Copy out every line of the records from the one containing "table_cell [119, 1296, 172, 1328]" down to the one containing "table_cell [119, 1069, 172, 1100]", both included, without changing any of them.

─── DATA PROVIDED ───

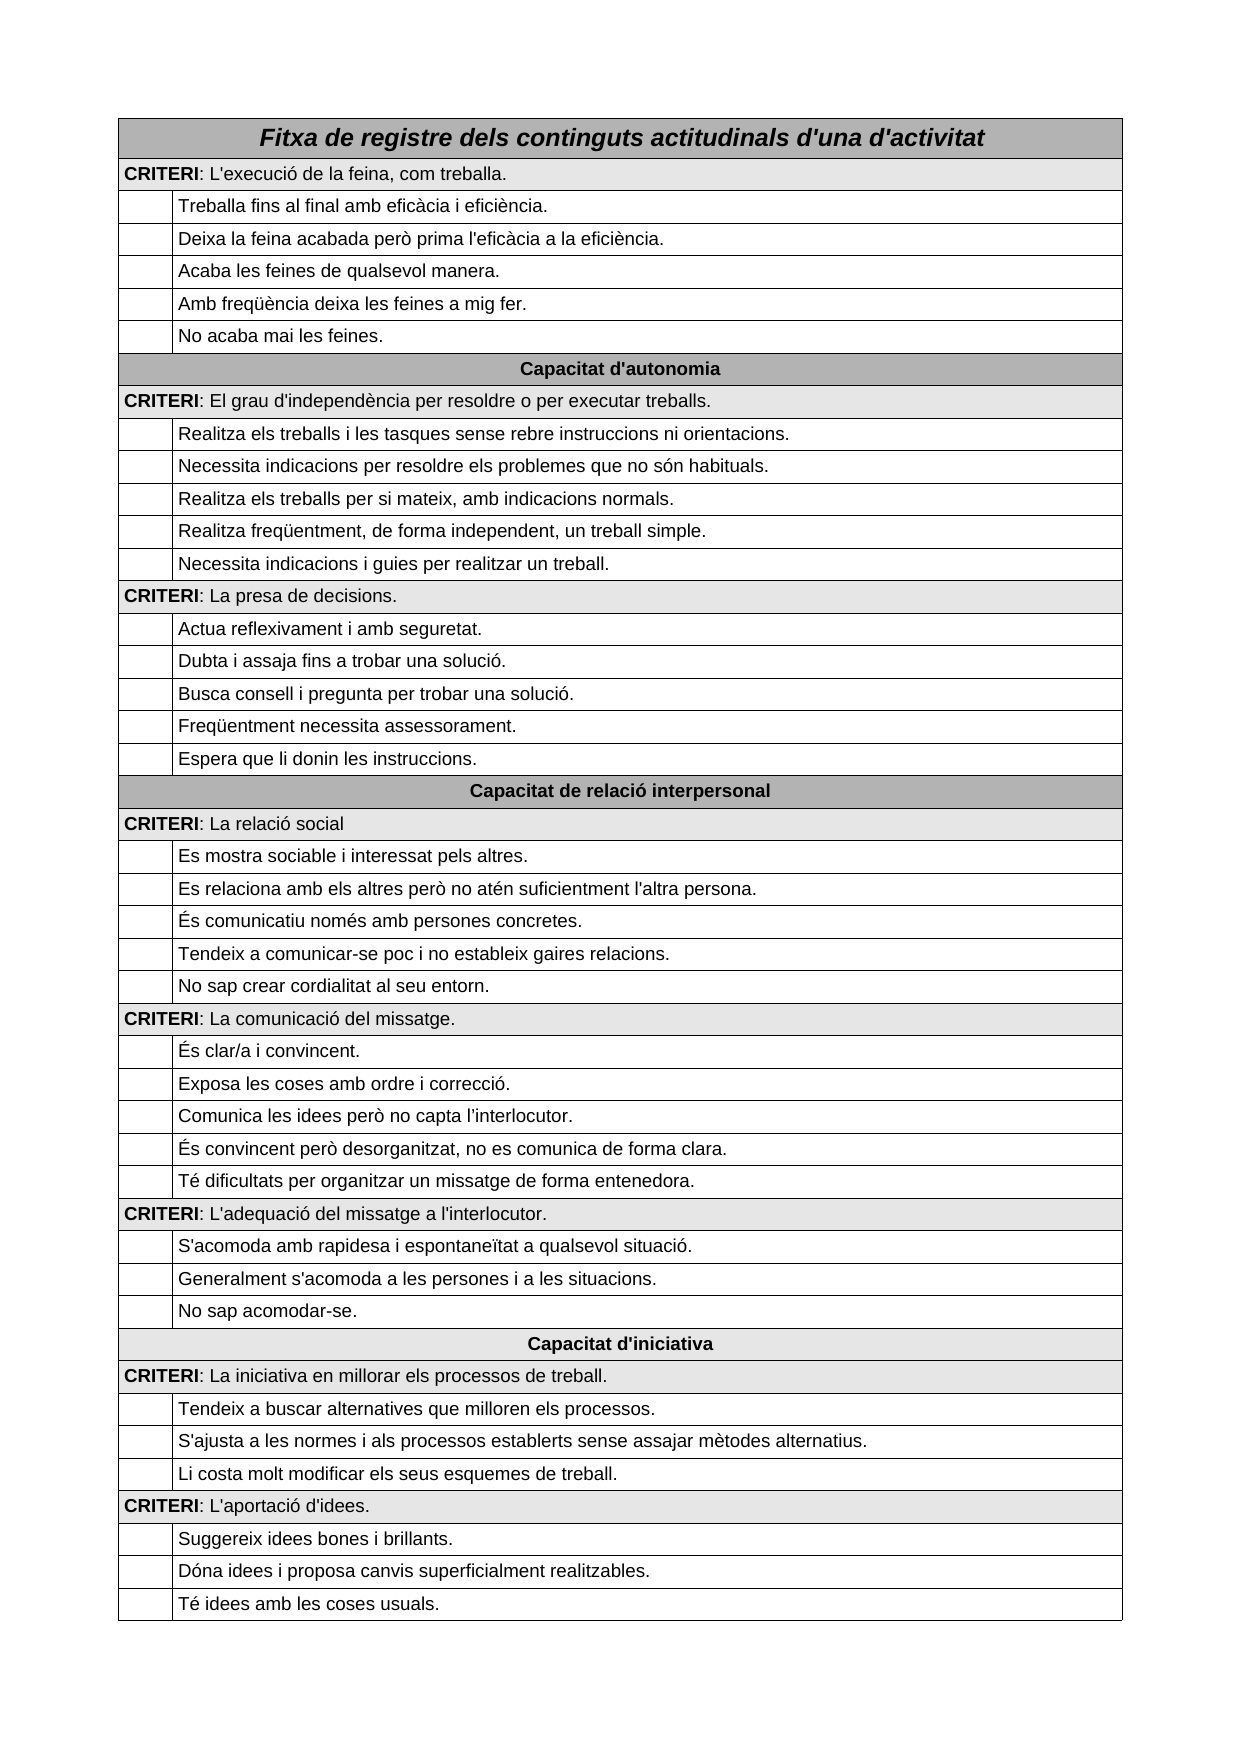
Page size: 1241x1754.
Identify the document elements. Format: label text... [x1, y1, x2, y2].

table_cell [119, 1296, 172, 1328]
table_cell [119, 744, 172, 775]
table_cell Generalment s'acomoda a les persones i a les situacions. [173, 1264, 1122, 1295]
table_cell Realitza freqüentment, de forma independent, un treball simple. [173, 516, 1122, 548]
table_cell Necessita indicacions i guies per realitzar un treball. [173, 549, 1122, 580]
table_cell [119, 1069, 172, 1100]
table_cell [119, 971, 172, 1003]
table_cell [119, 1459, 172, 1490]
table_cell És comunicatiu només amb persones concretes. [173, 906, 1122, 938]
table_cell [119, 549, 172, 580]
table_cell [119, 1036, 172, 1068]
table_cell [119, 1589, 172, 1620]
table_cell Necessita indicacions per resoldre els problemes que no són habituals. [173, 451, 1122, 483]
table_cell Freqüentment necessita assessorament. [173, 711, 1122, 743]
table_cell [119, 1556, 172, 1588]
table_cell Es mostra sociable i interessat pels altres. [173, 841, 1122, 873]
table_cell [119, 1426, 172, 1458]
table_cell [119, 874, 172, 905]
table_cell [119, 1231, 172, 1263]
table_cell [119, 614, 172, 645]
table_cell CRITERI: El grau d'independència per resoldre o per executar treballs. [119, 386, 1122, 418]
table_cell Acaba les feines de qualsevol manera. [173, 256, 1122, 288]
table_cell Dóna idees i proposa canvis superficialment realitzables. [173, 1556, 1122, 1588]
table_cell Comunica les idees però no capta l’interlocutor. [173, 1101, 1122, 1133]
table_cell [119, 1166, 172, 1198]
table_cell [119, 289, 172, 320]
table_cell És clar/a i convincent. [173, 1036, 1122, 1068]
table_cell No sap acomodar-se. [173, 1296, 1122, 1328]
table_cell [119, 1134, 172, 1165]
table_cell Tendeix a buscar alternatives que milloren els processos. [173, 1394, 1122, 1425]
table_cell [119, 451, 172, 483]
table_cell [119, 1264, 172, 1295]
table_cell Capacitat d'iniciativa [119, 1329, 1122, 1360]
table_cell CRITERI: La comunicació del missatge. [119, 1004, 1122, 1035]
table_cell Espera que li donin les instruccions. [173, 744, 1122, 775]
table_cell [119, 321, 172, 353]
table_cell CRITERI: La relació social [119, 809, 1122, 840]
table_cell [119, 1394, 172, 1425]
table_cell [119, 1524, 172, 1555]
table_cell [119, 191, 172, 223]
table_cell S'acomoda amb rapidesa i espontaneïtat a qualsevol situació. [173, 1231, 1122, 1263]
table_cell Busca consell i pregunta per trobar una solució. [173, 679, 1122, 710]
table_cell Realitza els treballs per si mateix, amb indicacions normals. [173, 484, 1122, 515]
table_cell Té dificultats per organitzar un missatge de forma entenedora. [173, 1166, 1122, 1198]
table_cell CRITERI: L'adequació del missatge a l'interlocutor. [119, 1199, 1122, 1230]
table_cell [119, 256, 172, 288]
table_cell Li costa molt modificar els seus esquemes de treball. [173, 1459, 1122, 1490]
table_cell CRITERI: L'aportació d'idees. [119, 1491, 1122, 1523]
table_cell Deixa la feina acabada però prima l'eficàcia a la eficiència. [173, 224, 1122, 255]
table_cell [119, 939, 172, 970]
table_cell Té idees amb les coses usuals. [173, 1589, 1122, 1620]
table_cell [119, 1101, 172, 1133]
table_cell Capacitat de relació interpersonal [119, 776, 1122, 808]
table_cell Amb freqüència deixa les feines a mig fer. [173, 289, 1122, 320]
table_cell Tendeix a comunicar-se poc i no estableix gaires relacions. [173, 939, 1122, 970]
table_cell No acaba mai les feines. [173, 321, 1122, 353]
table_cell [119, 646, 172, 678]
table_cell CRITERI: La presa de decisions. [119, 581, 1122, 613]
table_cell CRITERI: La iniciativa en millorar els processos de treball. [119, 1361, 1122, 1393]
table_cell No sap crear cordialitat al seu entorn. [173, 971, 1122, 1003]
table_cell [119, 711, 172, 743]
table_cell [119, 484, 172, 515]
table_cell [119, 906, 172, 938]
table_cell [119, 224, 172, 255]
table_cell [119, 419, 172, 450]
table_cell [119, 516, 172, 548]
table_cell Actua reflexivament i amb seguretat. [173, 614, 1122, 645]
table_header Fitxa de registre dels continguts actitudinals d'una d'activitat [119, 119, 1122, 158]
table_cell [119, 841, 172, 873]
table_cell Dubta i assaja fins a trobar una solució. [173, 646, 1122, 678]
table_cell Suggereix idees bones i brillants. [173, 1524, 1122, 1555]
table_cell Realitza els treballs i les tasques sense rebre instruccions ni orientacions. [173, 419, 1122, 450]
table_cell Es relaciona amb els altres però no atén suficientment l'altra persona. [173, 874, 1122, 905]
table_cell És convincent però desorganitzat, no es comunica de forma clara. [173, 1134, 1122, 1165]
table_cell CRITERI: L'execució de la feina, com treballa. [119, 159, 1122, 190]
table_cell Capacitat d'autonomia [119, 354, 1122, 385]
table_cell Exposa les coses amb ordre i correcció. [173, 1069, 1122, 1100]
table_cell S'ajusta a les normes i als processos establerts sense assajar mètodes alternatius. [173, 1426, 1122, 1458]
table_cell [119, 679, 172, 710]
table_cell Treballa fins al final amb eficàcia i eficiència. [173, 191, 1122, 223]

───
─── DATA PROVIDED ───

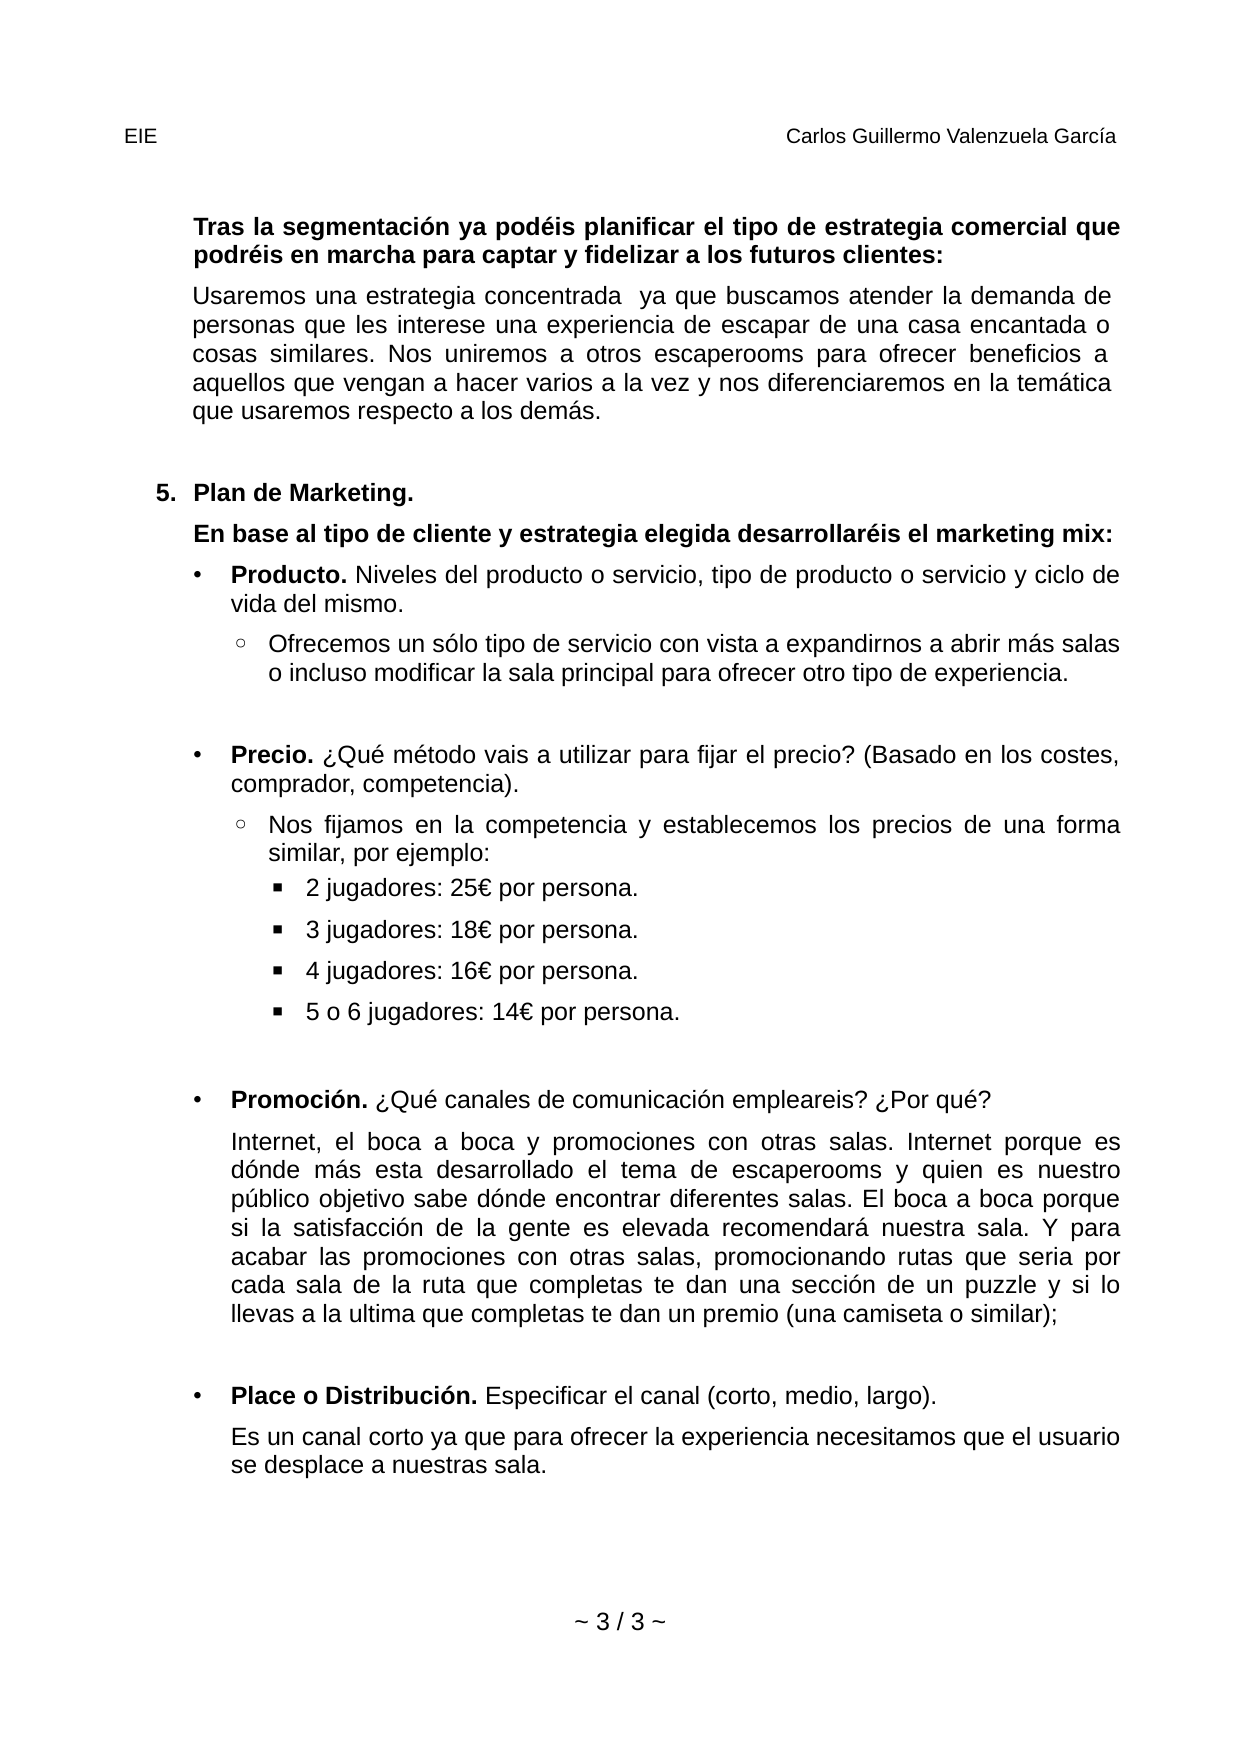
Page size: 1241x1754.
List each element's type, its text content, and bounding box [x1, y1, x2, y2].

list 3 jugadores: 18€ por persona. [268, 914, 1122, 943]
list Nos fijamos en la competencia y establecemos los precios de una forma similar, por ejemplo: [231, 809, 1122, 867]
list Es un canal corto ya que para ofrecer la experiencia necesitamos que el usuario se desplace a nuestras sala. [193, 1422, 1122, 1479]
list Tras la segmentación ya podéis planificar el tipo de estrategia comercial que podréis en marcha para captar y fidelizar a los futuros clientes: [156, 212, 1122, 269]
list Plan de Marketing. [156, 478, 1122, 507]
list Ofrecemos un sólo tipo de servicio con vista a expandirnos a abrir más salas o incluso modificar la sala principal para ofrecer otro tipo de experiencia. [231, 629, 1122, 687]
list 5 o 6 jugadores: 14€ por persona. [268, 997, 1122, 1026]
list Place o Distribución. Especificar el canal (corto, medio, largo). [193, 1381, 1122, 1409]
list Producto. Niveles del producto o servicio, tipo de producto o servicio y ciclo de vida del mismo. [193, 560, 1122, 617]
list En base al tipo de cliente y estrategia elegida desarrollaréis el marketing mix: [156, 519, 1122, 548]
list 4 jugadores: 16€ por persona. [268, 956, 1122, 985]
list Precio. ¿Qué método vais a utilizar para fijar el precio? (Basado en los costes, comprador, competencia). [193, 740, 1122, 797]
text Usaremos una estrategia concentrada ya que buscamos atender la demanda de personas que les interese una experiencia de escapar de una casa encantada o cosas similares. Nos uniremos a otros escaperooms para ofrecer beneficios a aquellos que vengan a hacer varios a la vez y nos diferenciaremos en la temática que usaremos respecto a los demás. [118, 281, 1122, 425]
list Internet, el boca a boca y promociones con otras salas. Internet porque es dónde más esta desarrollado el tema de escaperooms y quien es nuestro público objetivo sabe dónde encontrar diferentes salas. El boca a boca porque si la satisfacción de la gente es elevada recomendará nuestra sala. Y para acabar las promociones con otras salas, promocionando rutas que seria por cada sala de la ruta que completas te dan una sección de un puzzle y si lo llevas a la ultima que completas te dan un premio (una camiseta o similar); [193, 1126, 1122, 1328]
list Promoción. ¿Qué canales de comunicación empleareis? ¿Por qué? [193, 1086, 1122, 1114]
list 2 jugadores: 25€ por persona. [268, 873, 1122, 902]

───

WRITTEN SOLUTION:
table_cell [119, 1296, 172, 1328]
table_cell [119, 744, 172, 775]
table_cell Generalment s'acomoda a les persones i a les situacions. [173, 1264, 1122, 1295]
table_cell Realitza freqüentment, de forma independent, un treball simple. [173, 516, 1122, 548]
table_cell Necessita indicacions i guies per realitzar un treball. [173, 549, 1122, 580]
table_cell [119, 1069, 172, 1100]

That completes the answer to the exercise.